Could you copy each line of the entries that contains "meta"?

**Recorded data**
--------------------
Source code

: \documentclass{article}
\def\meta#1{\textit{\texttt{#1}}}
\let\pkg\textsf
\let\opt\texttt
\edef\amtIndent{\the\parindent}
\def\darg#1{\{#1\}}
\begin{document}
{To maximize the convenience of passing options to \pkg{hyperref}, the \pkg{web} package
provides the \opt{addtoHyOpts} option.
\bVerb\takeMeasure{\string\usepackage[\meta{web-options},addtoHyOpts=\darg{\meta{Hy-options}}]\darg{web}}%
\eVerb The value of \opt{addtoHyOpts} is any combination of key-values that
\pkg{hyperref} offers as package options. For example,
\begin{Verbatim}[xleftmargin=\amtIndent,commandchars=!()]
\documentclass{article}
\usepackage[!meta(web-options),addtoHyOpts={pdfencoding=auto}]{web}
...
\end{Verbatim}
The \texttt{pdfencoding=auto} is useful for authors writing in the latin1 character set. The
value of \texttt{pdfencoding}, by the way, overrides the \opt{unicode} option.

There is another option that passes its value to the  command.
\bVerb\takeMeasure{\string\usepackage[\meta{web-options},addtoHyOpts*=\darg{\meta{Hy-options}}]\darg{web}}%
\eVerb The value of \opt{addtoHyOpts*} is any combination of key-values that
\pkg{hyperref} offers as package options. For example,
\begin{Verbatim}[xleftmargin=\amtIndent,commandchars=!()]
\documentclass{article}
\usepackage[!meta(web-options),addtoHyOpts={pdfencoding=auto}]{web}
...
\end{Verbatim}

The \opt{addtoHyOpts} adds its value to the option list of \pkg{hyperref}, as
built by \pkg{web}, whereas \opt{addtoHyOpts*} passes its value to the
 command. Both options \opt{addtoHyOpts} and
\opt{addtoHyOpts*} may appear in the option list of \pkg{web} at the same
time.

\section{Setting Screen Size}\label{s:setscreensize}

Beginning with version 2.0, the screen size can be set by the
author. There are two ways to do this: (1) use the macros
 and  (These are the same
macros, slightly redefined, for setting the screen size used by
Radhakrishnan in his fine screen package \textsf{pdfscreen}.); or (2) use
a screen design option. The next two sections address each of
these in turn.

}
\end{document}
--------------------
**Exercise result**
\def\meta#1{\textit{\texttt{#1}}}
\bVerb\takeMeasure{\string\usepackage[\meta{web-options},addtoHyOpts=\darg{\meta{Hy-options}}]\darg{web}}%
\usepackage[!meta(web-options),addtoHyOpts={pdfencoding=auto}]{web}
\bVerb\takeMeasure{\string\usepackage[\meta{web-options},addtoHyOpts*=\darg{\meta{Hy-options}}]\darg{web}}%
\usepackage[!meta(web-options),addtoHyOpts={pdfencoding=auto}]{web}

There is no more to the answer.